The founders who reach Series A in the strongest position are almost always those who started tax planning at pre-seed. Not because they saved a few thousand pounds in corporation tax, but because their SEIS structure was clean, their R&D claims were credible, and their cap table told a coherent story to investors. Tax efficiency, done well, is a fundraising asset.

We have seen founders lose investor interest not because their product was weak, but because their SEIS advance assurance had lapsed or their R&D claim was under HMRC enquiry. These are avoidable problems. Understanding why tax planning matters at the strategic level, not just the compliance level, is what separates founders who scale from those who stall.

Treat tax efficiency as a top-three growth tool alongside product and hiring. The returns are measurable and the risks of inaction are real.

Start optimising your tax position with expert support

The strategies in this guide are actionable, but the detail matters enormously. A small error in your SEIS structure or R&D claim can cost you far more than the cost of getting expert support from the outset.

https://priceandaccountants.com

At Price & Accountants, we work with tech and fintech founders from pre-seed through Series A, providing bespoke tax strategies, R&D tax credits claims management, and advisory tax planning that goes well beyond standard compliance. Whether you need a full tax efficiency review, help securing HMRC advance assurance, or an outsourced finance director to guide your next funding round, our team is ready. Visit Price & Accountants to find out how we can support your growth.

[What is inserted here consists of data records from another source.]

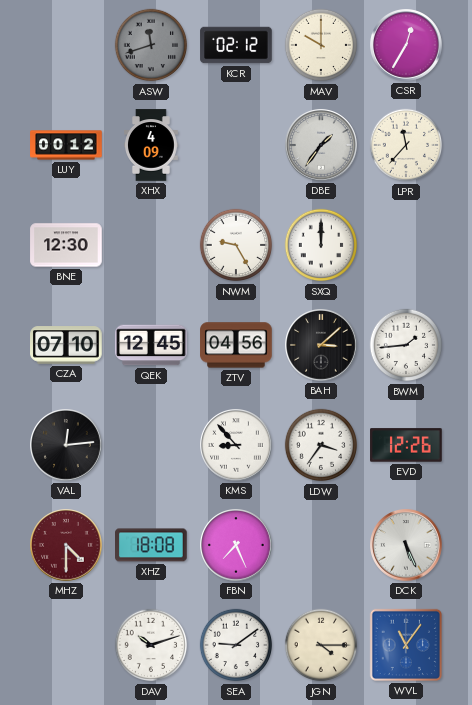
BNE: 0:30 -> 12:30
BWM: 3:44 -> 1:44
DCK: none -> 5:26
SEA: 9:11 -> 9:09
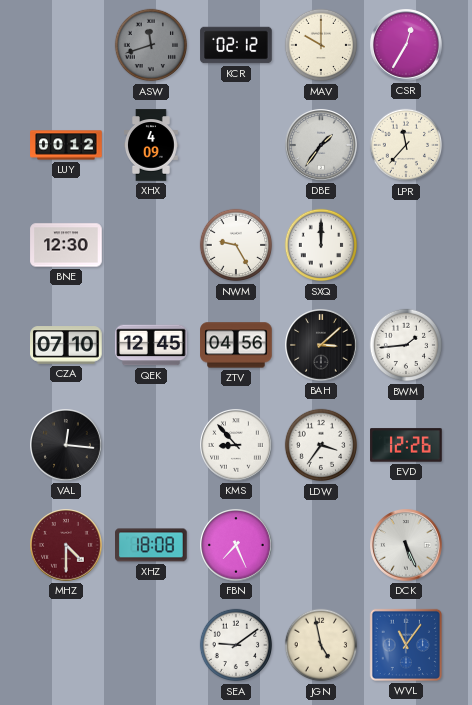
VAL: 12:14 -> 12:16
DAV: 10:12 -> none
JGN: 4:15 -> 4:58
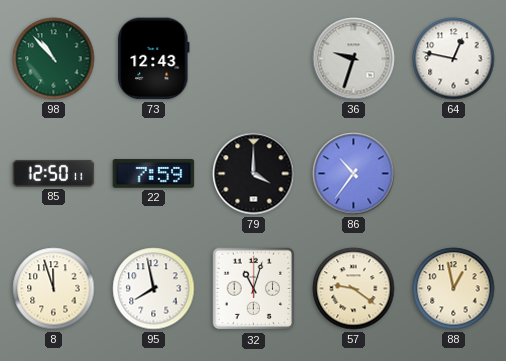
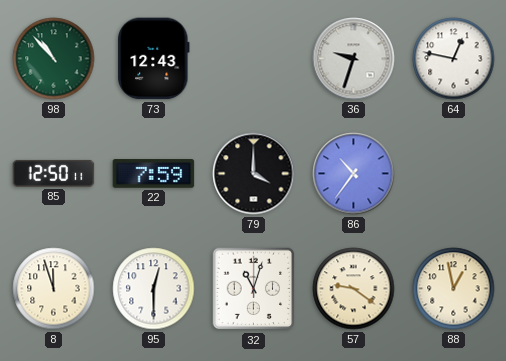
95: 7:58 -> 12:30
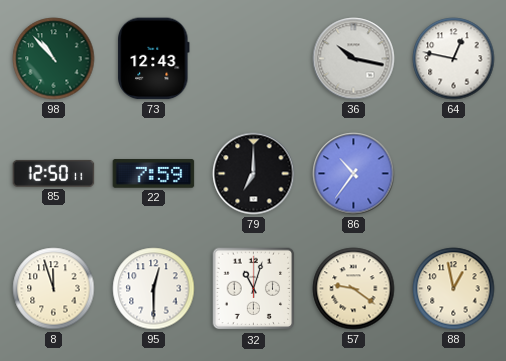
36: 9:33 -> 10:17
79: 4:00 -> 7:00
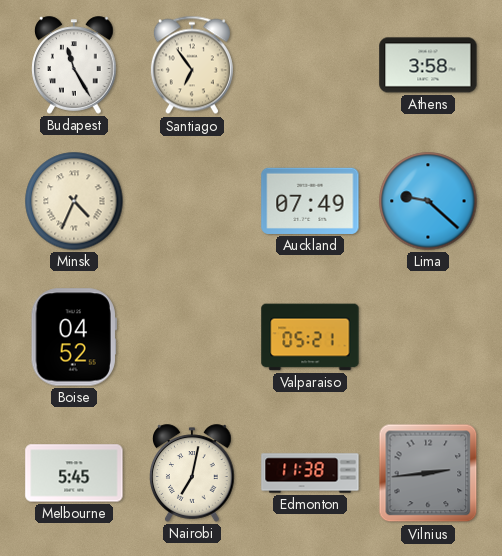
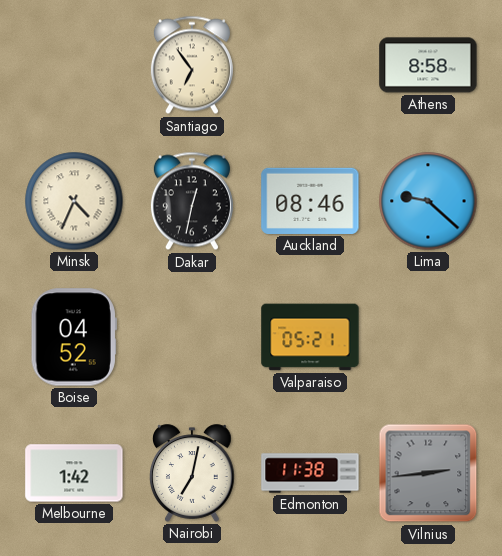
Budapest: 11:25 -> none
Athens: 3:58 -> 8:58
Dakar: none -> 12:32
Auckland: 07:49 -> 08:46
Melbourne: 5:45 -> 1:42
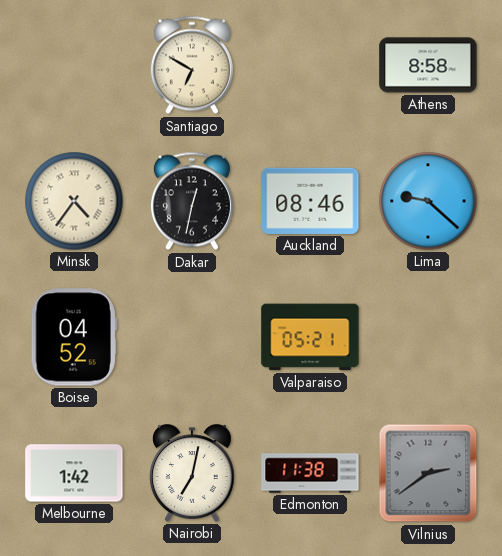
Santiago: 6:54 -> 6:50
Minsk: 4:34 -> 4:36
Vilnius: 2:44 -> 2:39
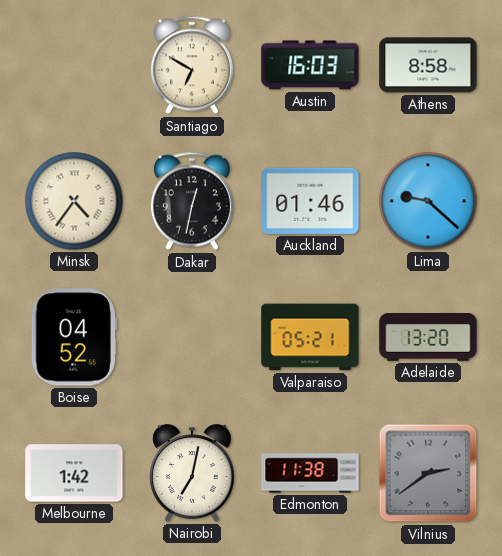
Austin: none -> 16:03
Auckland: 08:46 -> 01:46
Adelaide: none -> 13:20
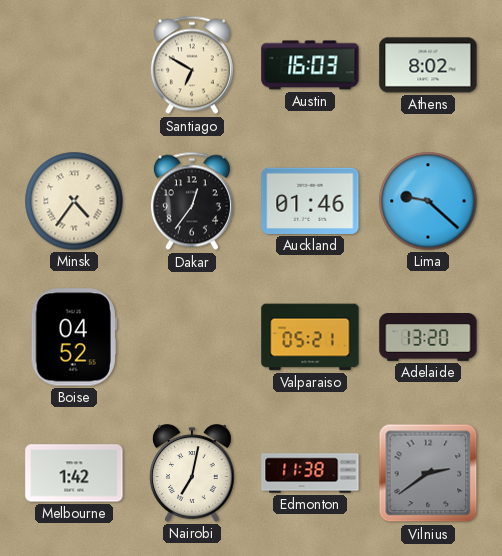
Athens: 8:58 -> 8:02
Dakar: 12:32 -> 12:36
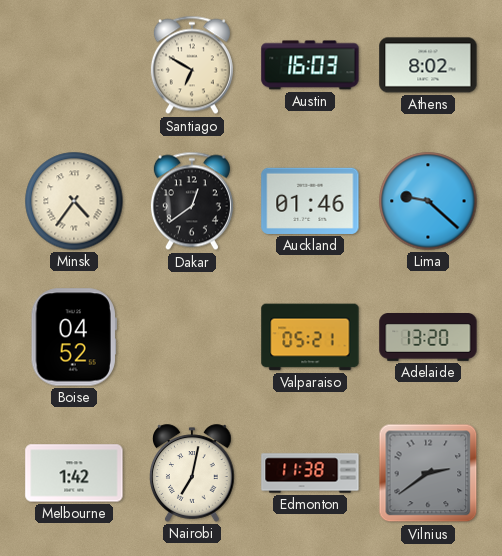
Dakar: 12:36 -> 12:39
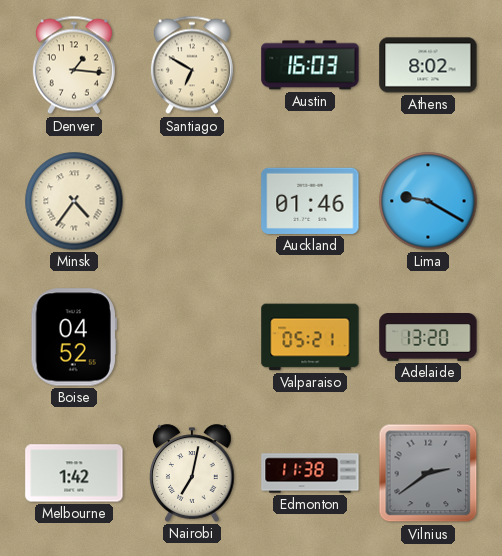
Denver: none -> 1:16
Dakar: 12:39 -> none
Lima: 9:22 -> 9:20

Frequently asked questions

Who qualifies for SEIS and EIS tax reliefs as a founder?

Your company must be a UK limited company meeting the relevant criteria on age, gross assets, and employee count. For SEIS, the company must be under 3 years old with gross assets of £350,000 or less, while EIS allows up to 7 years and £15 million in gross assets.

What records do I need to claim R&D tax credits?

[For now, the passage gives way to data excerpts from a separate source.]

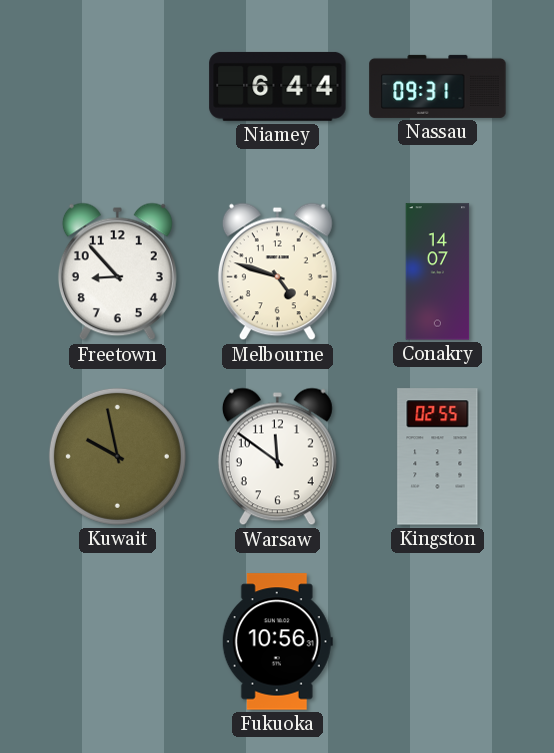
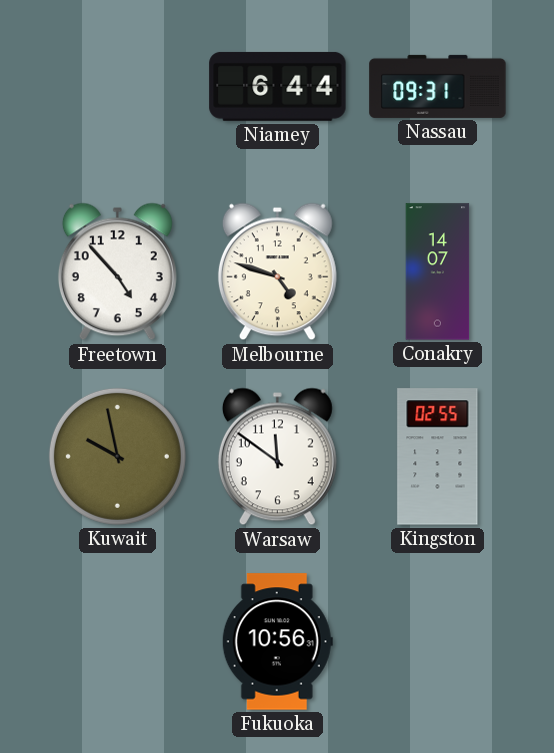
Freetown: 8:53 -> 4:53
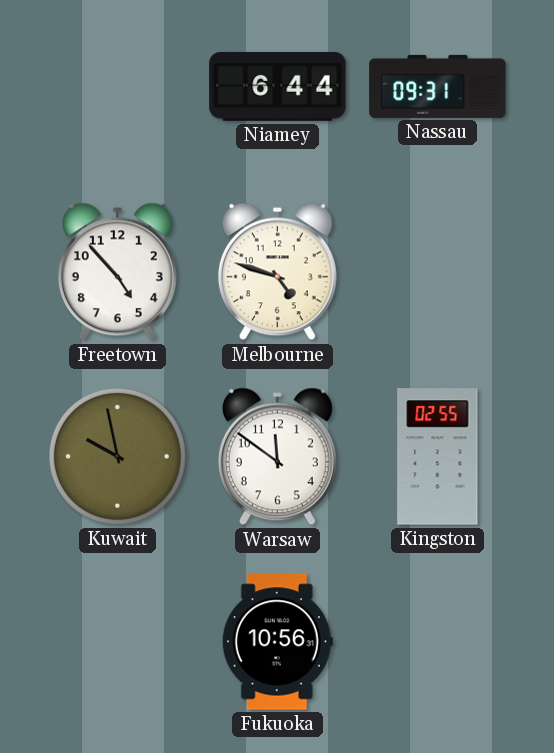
Conakry: 14:07 -> none
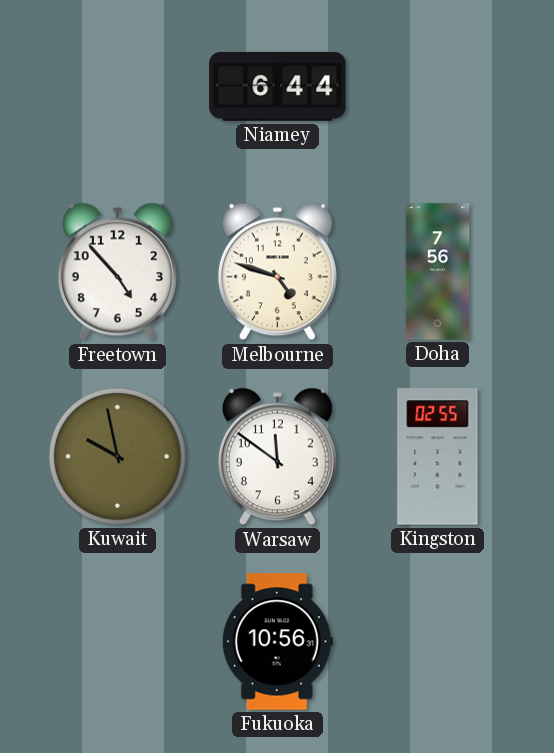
Nassau: 09:31 -> none
Doha: none -> 7:56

You will need detailed project descriptions, a breakdown of qualifying R&D expenditure, and evidence of the scientific or technical uncertainty your work addressed. Since April 2023, HMRC also requires an Additional Information Form submitted before your Corporation Tax return, as part of the merged R&D scheme requirements.

Is it better for founders to take salary or dividends?

A combination of a modest salary and dividends typically delivers the best tax outcome, reducing NICs whilst making use of lower dividend tax rates. The right split depends on your company’s distributable reserves, funding agreements, and personal tax position, as outlined in the salary and dividend guidance.

When should I apply for SEIS/EIS advance assurance?

Always apply before pitching to investors or agreeing any terms. The advance assurance process gives investors confidence that their relief will be valid, and skipping it is one of the most common reasons early-stage deals fall through at due diligence.